Punakha Drubchen therefore celebrates two important events:

  • Worship of the guardian deities and presentation of the deities to the public through mask dances performed by the monks.
  • Enactment of ancient military scenes by Pazaps.

Paro Festival
Paro Tsechu Festival is one of the biggest events in Bhutan. Like other Tsechus, it held to honour Guru Rinpoche, who spread tantric Buddhism that is practiced all over Himalayas (often called Tibetan Buddhism).

This festival usually takes place in March or April each year, depending upon the Bhutanese lunar calendar. It is considered one of the most colorful and most popular festivals of Bhutan. Usually the first day of the festival is held inside the courtyard of the Dzong and on the final day (before dawn), a gaint Thangka or Thongdol, an silk allique of Guru Rinpoche is displayed.

Festival participants don ornamental dress and elaborate costumes that are worn just once a year. Other highlights of the Paro Festival include the Thongdrel on the last day. “Thongdrel means liberation upon sight, seeing one is enough to bring the faithful into an enlightened state.”

Wangdue Tsechu
Wangdue Tsechu is held inside Wangdiphodrang Dzong. It is a three day event of mask dances and folk dances and on the final day, huge thangka is display.

Thimphu Tshechu
Thimphu Tsechu Festival is preceded by three-day Dromchoe, (which is only open to Bhutanese). Like most festival, this four day Thimphu Tsechu festival is held to honour Guru Rinpoche, who in 8th century contributed to diffusion of Tantric Buddhism, in whole of the Himalayan regions. It is held from 9th till 11th of the 8th month of Bhutanese calendar in autumn. Download the PDF document for day by day program, details/description of dances and their significance.

Thimphu Drupchen
Thimphu Drupchen or Drubchen (popularly known as Thimphu Dromchoey) is performed at the Thimphu Tashichhodzong. The sacred masked dance is dedicated to appeasing the protecting deity of Bhutan, Pelden Lhamo. The dance ceremony was instituted between 1705 and 1709 by Kuenga Gyaltshen, the first reincarnation of Jampel Dorji, son of Zhabdrung Ngawang Namgyal. According to legend, Pelden Lhamo appeared before him and performed the dances while he was in meditation. Based on these dances, Kuenga Gyeltshen initiated the dance ceremony. Thimphu Drubchen is a 5 day event preceding the popular 3 day Thimphu Tsechu festival. Because it is mainly to appease the protecting deities, it is considered more sacred and was not open for tourists until recently. Photographing may be prohibited during the Drubchen.
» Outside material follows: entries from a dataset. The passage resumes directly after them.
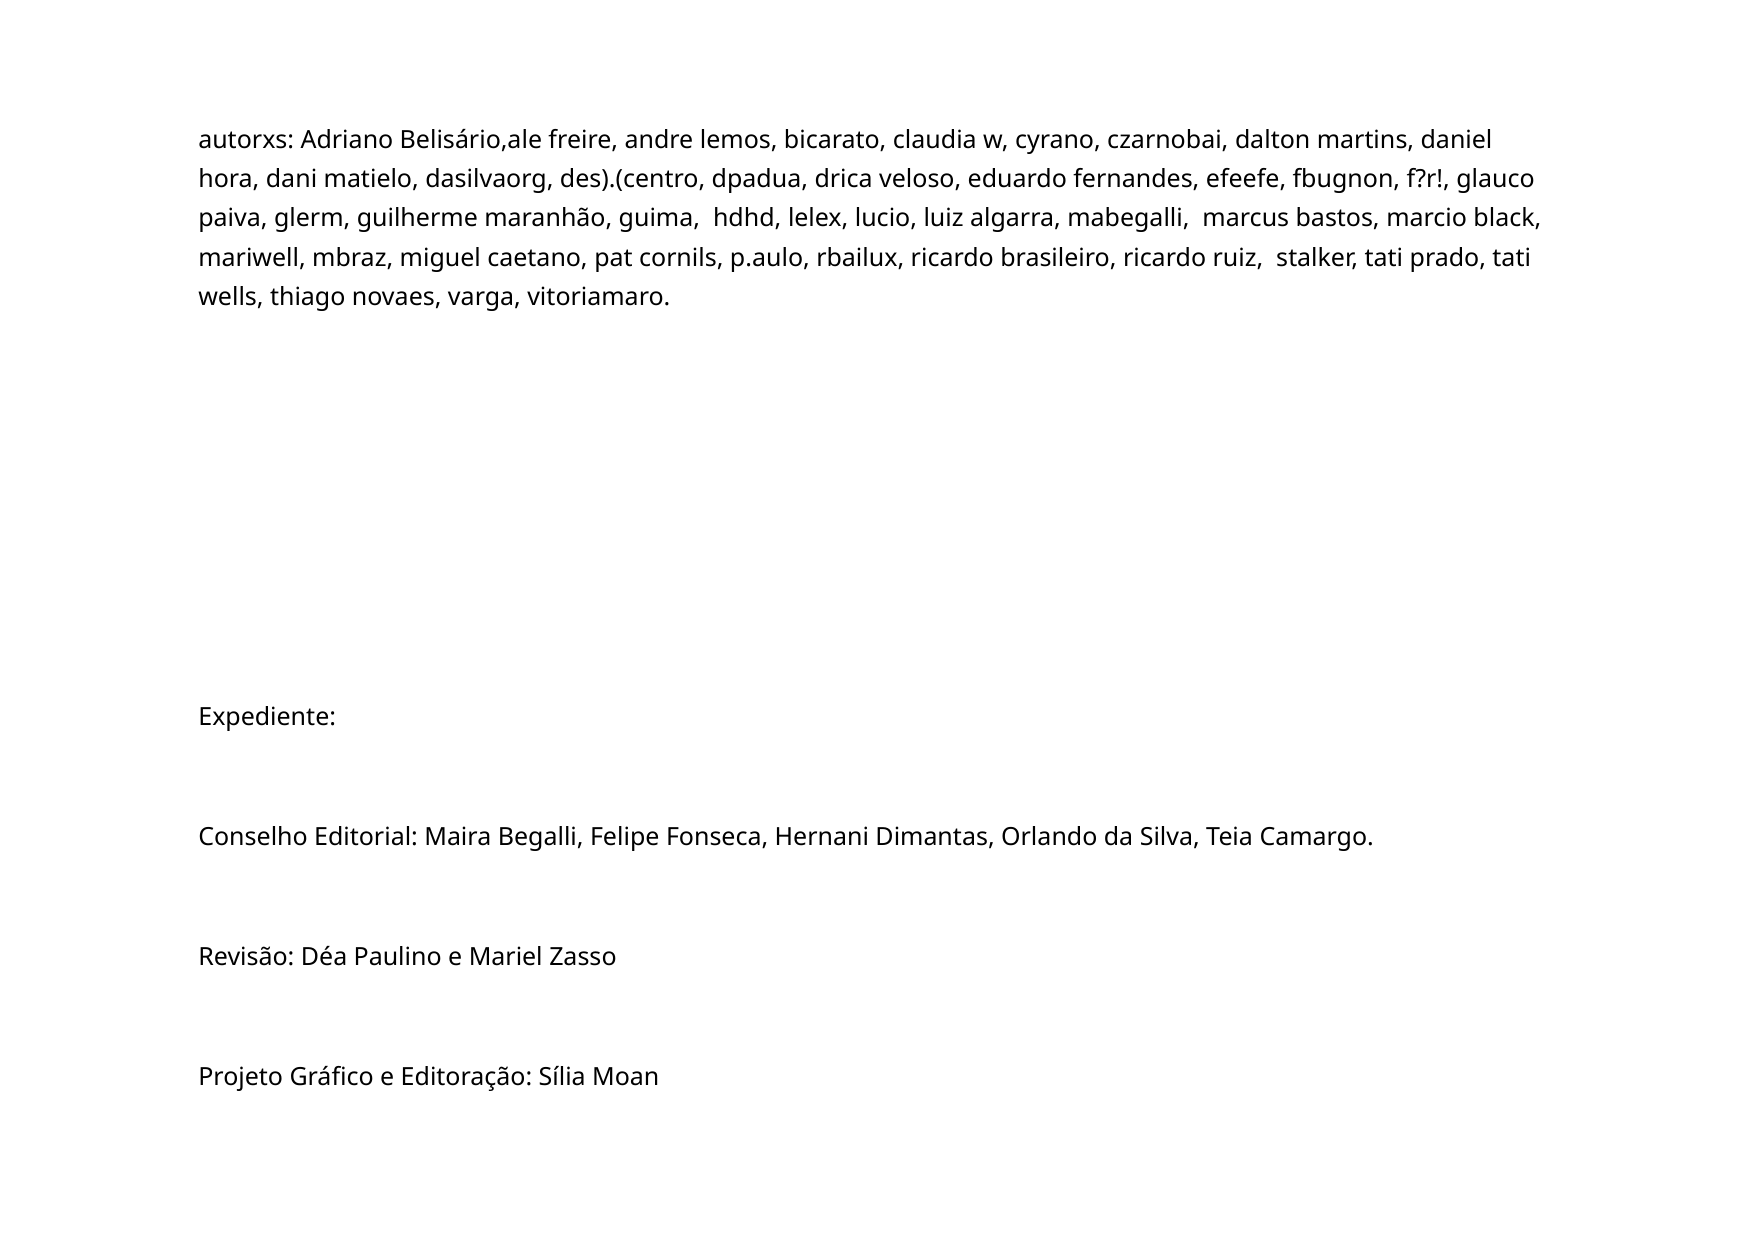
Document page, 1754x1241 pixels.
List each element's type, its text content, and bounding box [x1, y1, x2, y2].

text Revisão: Déa Paulino e Mariel Zasso [198, 938, 1556, 972]
text Conselho Editorial: Maira Begalli, Felipe Fonseca, Hernani Dimantas, Orlando da Silva, Teia Camargo. [198, 818, 1556, 852]
text Projeto Gráfico e Editoração: Sília Moan [198, 1058, 1556, 1092]
text autorxs: Adriano Belisário,ale freire, andre lemos, bicarato, claudia w, cyrano, czarnobai, dalton martins, daniel hora, dani matielo, dasilvaorg, des).(centro, dpadua, drica veloso, eduardo fernandes, efeefe, fbugnon, f?r!, glauco paiva, glerm, guilherme maranhão, guima, hdhd, lelex, lucio, luiz algarra, mabegalli, marcus bastos, marcio black, mariwell, mbraz, miguel caetano, pat cornils, p.aulo, rbailux, ricardo brasileiro, ricardo ruiz, stalker, tati prado, tati wells, thiago novaes, varga, vitoriamaro. [198, 122, 1556, 312]
text Expediente: [198, 698, 1556, 732]
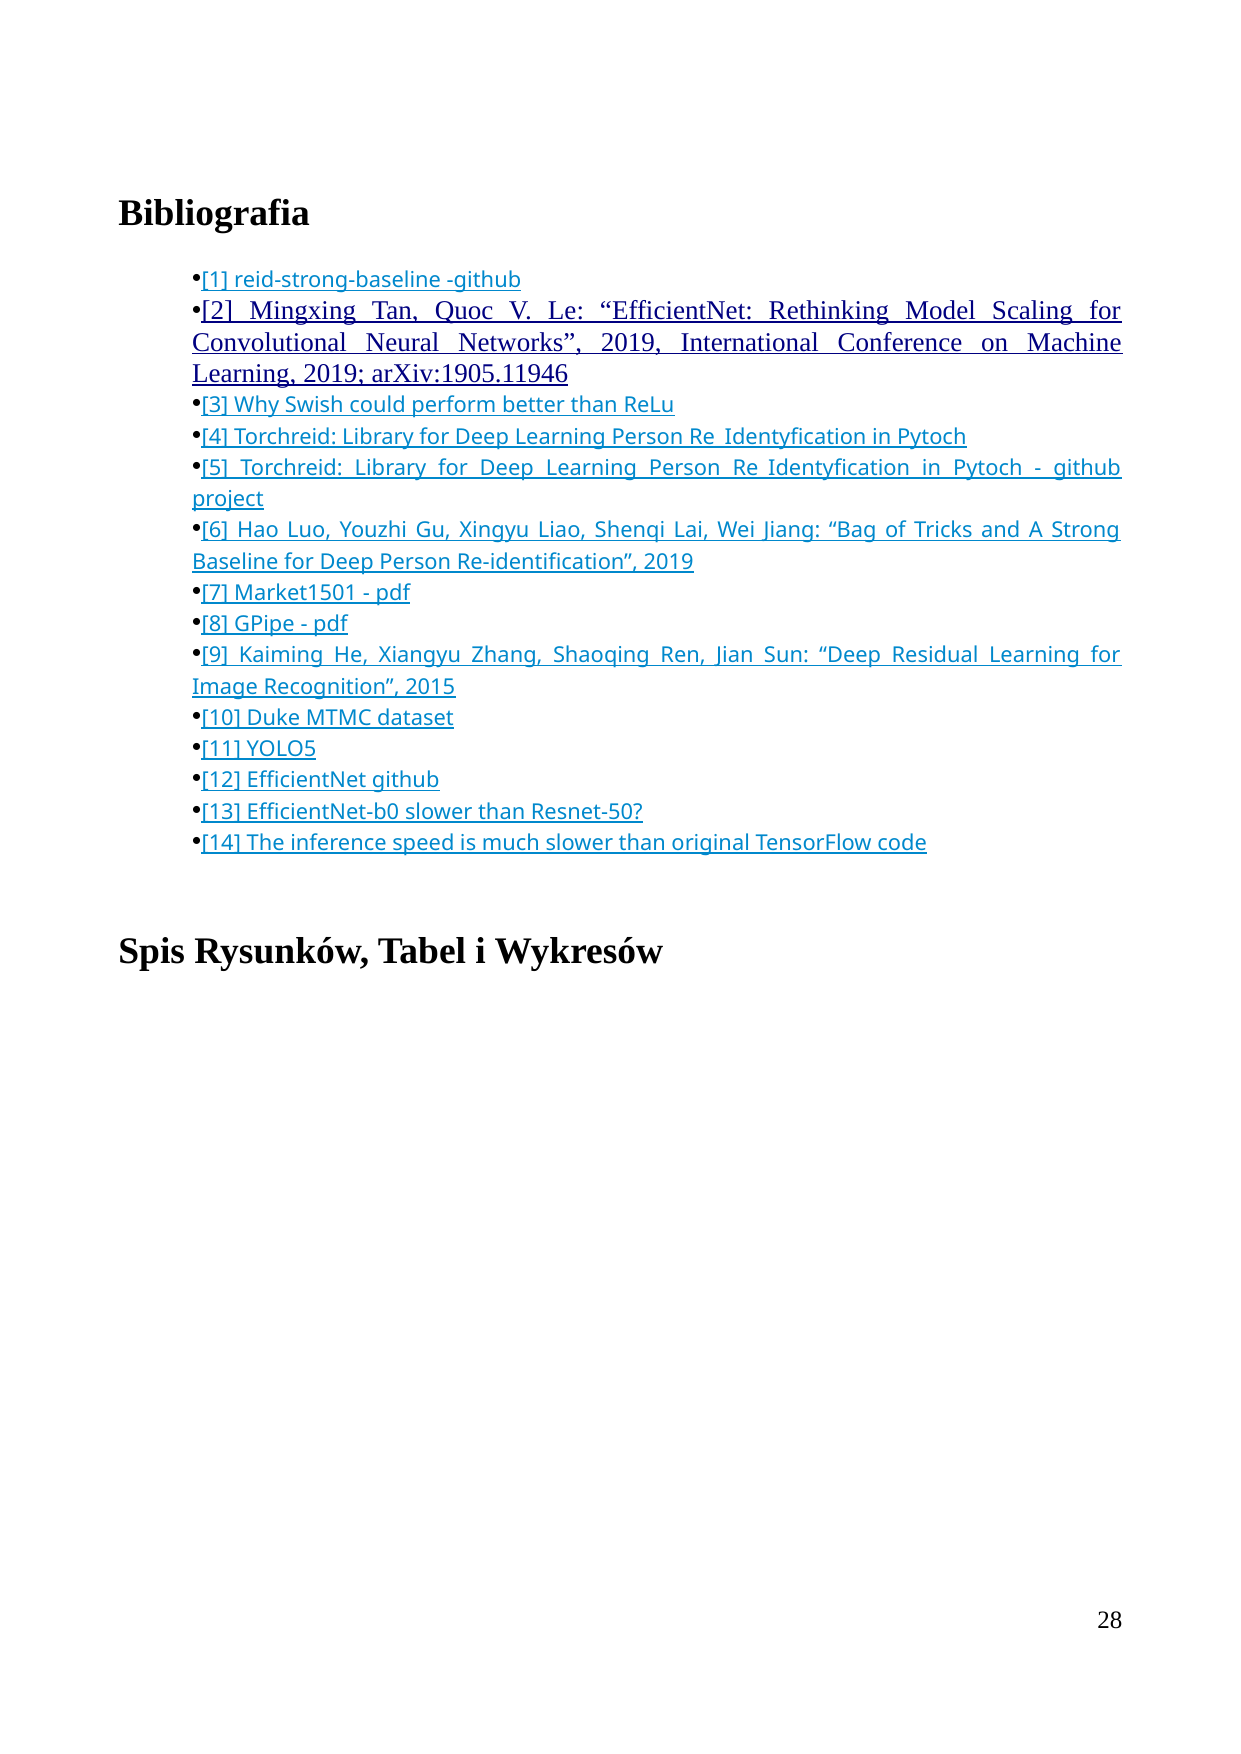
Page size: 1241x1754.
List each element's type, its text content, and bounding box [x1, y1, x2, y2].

The Coordinating committee of the annual Thimphu Drubchen and Tsechu has issued the following decorum for tourist attending the event in 2010:

  • Not to place filming equipment in front of the crowd, obstructing public view
  • Approvals from the Department of Culture and BICMA has to be sought for Filming & photography in Kuenrey and the Dukhang
  • Pay and use toilet facility is available inside the Dzong.
  • The Ministry of Health will have a clinic set up with ambulance outside the Dzong in case of any emergencies.

Trongsa Tsechu
Trongsa Tsechu is held inside Trongsa Dzong. Trongsa Tsechu is one the oldest Tsechu in Bhutan. It is believed the Tsechus in Bhutan was spread from Trongsa. Most of the Champoen or the mask dance teachers, learned in Trongsa. On the last day of the Trongsa Tsechu, giant Thongdrel or Thangkha is unfurled.

It is mostly seen that even the tourist make their trip plans according to the popular Indian fairs and festivals.